*TEXT SEGMENT*.
· · · · · · ·

Although the process - implemented in various stages - only began relatively recently, results have already been seen. For example, 15 institutions of higher learning were integrated between 2013 and 2015, while 2016 saw a similar number undergo the same process in Havana, where it has been particularly difficult to integrate certain structures.
According to information provided by Dr. José Ramón Saborido Loidi, minister of Higher Education, the capital’s higher institutes of Technology and Applied Sciences, as well as Design are being integrated into the University of Havana.
Likewise, the Universities of Pedagogical Sciences, and of Physical Culture and Sports Science now come under the umbrella of the Ministry of Higher Education (MES).
Meanwhile, the University of the Arts, and Higher Institute of International Relations continue to be attached to the ministries of Culture and Foreign Affairs, respectively.
In this sense Dr. Saborido Loidi stated, “This integration processes is enhancing universities’ internal strengthens, their interaction with society and region, and enabling higher education to have a greater impact on social-economic development.”
He also went on to note, “The aim is to make management more effective and perfect universities’ internal channels of association, and those with the region.”
LOOKING TOWARD THE NEXT FOUR YEARS
Since the integration process began a notable rise has been seen in the quality of the teaching-learning process, as well as improvements to professional training and development, and postgraduate programs; while staff have also benefitted from methodological work and pedagogical preparation.

· · · · · · ·

*GOAL OF THE EXERCISE*.
Answer these questions about the text on university integration:
1. How many institutions of higher learning were integrated between 2013 and 2015?
2. Which ministries are the University of the Arts and the Higher Institute of International Relations still attached to?
3. Who is named as minister of Higher Education?

*DATA SEGMENT*.

· · · · · · ·

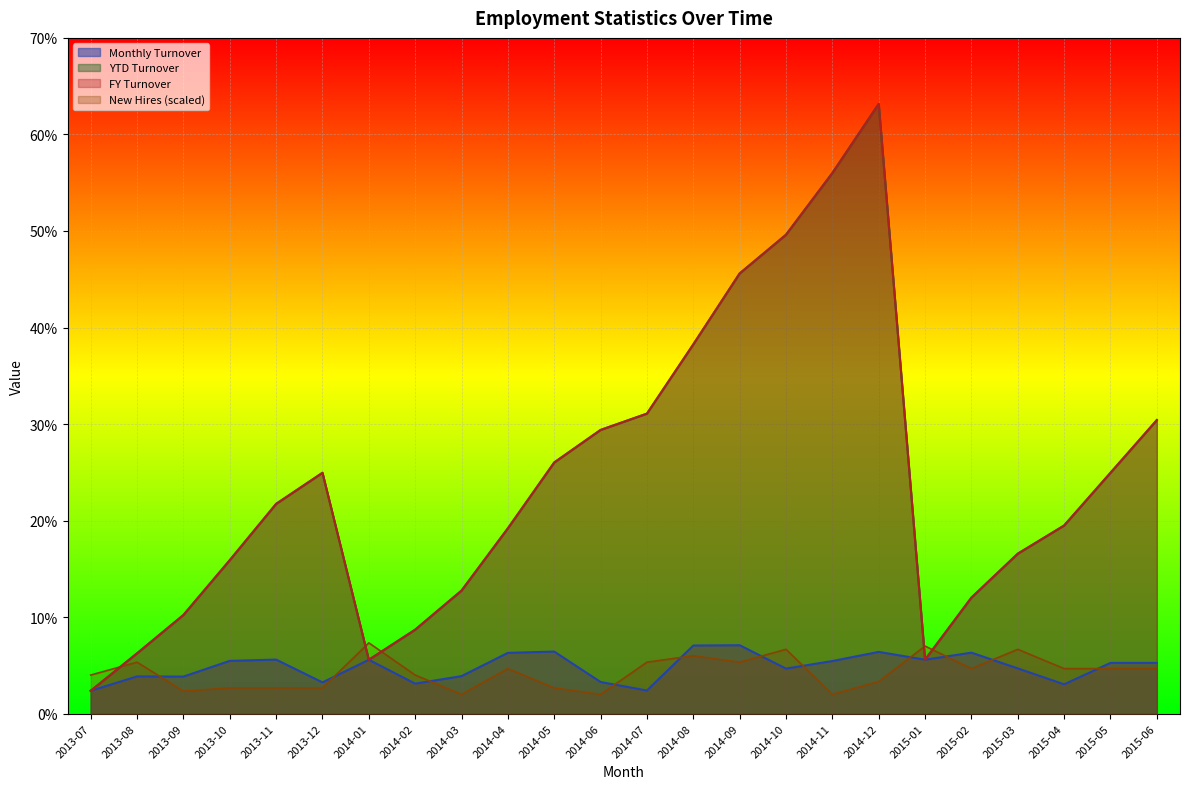

Where is the first local minimum for New Hires?

2013-09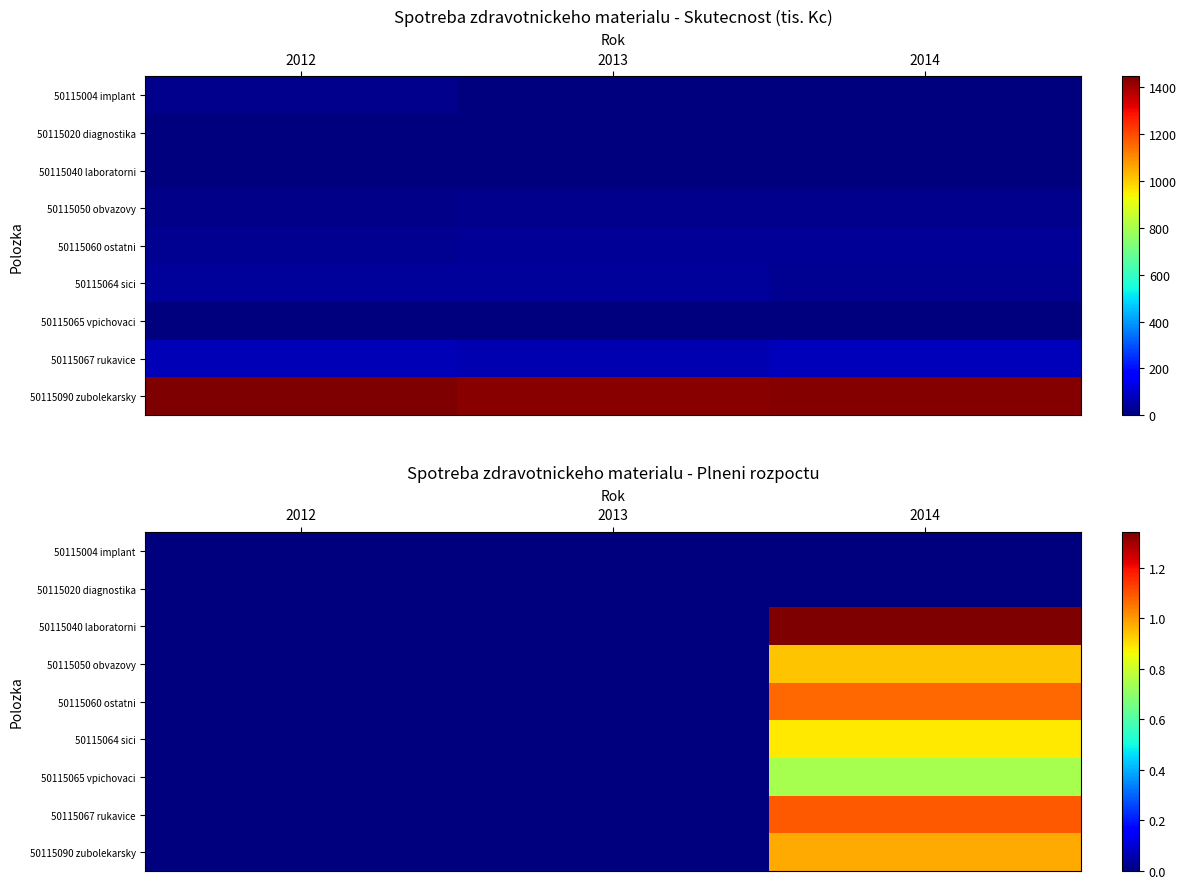

True or false: 50115067 rukavice has a value of 1.1 at 2014.

True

· · · · · · ·

*RESULT*.
1. 15 institutions.
2. The University of the Arts is attached to the Ministry of Culture, and the Higher Institute of International Relations is attached to the Ministry of Foreign Affairs.
3. Dr. José Ramón Saborido Loidi.